EXTRACTED TEXT –
○ ○ ○ ○

Gypsy Chicken (in Cast-Iron Skillet) image

Crispy Gypsy chicken in an amazing roasted red pepper sauce made in a cast-iron skillet - a chicken recipe to die for!

Provided by Adina

Categories     Poultry

Time 1h30m

Number Of Ingredients 7

4 large red bell peppers (Note 1)
1 chicken (about 3.3 lbs/ 1,5 kg (Note 2))
1 tablespoon vegetable oil
½ large garlic bulb (Note 3)
sweet paprika powder
fine sea salt and freshly ground black pepper
some parsley

Steps:

  • Roast peppers: Preheat the oven to 200 degrees Celsius/ 400 degrees Fahrenheit. Half and deseed the peppers. Place them on a tray lined with baking paper and roast them in the oven for about 20-30 minutes until the skin blackens. Remove from the oven and carefully transfer the peppers to a freezer bag. That will make the peeling easier. Leave them there until they are cool enough to handle.In the meantime, start cooking the chicken. Alternatively, you can grill the whole peppers and the chicken parts on the grill.
  • Divide the chicken into parts: chicken thighs, chicken drumsticks, and the breasts. Use the rests (wings, backbone, neck, and various scraps) to make chicken stock.
  • Season: Generously sprinkle the chicken parts on both sides with salt, pepper, and sweet paprika powder.
  • Cook: Heat the skillet. Add the chicken parts, skin side down, and let cook, unmoved, on medium heat for 10 minutes.

○ ○ ○ ○

INSTRUCTIONS FOR THE TASK – Quote the Gypsy chicken recipe word for word, between "Crispy Gypsy chicken" and "kg (Note 2))", inclusive.

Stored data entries
○ ○ ○ ○

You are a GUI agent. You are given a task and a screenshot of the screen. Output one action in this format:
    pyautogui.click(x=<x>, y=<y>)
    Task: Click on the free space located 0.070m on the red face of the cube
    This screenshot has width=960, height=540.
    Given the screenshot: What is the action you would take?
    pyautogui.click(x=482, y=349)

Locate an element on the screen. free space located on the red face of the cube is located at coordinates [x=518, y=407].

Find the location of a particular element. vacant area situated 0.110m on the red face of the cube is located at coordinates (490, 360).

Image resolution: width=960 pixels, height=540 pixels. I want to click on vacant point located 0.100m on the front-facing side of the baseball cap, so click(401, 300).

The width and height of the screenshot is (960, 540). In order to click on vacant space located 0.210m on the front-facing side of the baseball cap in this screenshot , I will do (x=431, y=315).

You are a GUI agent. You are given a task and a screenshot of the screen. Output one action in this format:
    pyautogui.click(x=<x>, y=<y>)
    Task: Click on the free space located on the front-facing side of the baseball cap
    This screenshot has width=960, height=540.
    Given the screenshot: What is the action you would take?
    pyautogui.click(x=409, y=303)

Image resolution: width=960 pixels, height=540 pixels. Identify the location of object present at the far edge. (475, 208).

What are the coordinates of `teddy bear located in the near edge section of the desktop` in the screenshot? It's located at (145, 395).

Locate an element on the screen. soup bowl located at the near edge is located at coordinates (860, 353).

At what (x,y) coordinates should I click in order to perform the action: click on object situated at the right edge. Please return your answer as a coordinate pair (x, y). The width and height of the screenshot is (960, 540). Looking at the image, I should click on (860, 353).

○ ○ ○ ○

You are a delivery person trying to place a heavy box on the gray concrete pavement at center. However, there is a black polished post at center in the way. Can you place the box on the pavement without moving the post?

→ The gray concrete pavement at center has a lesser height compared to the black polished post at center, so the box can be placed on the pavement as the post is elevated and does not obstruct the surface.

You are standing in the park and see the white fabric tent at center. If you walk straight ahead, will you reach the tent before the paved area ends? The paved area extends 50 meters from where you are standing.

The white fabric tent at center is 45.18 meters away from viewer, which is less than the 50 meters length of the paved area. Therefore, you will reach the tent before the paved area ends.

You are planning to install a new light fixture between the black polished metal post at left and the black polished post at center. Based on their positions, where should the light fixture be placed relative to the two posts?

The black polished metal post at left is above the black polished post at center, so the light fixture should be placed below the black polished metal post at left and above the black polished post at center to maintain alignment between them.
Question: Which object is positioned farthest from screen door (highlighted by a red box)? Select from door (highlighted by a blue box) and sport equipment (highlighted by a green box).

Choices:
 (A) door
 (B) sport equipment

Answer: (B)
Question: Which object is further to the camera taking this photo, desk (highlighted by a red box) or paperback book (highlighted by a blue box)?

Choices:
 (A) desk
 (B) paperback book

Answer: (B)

○ ○ ○ ○

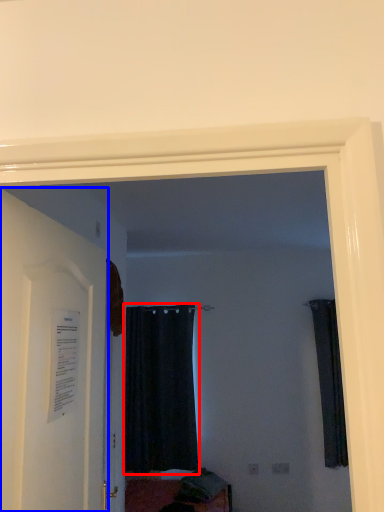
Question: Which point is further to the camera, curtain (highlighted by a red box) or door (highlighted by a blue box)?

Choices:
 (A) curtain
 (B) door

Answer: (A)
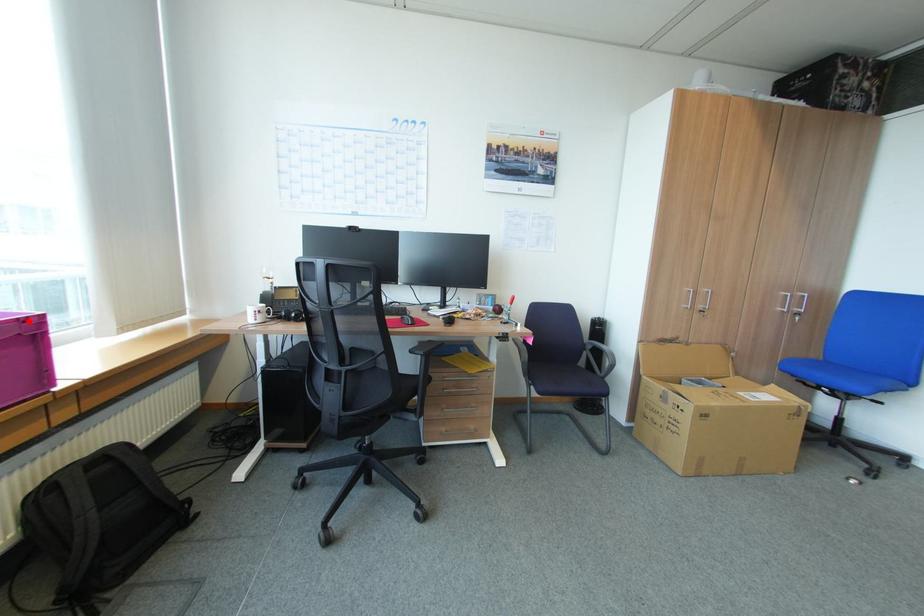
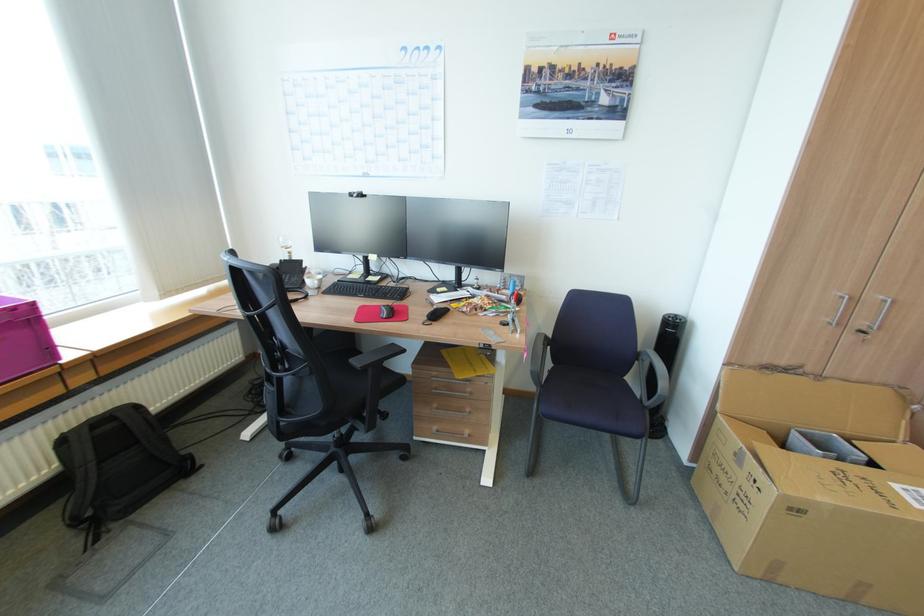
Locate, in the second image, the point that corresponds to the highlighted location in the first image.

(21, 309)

○ ○ ○ ○

SOLUTION FOR THIS EXERCISE –
Crispy Gypsy chicken in an amazing roasted red pepper sauce made in a cast-iron skillet - a chicken recipe to die for!

Provided by Adina

Categories     Poultry

Time 1h30m

Number Of Ingredients 7

4 large red bell peppers (Note 1)
1 chicken (about 3.3 lbs/ 1,5 kg (Note 2))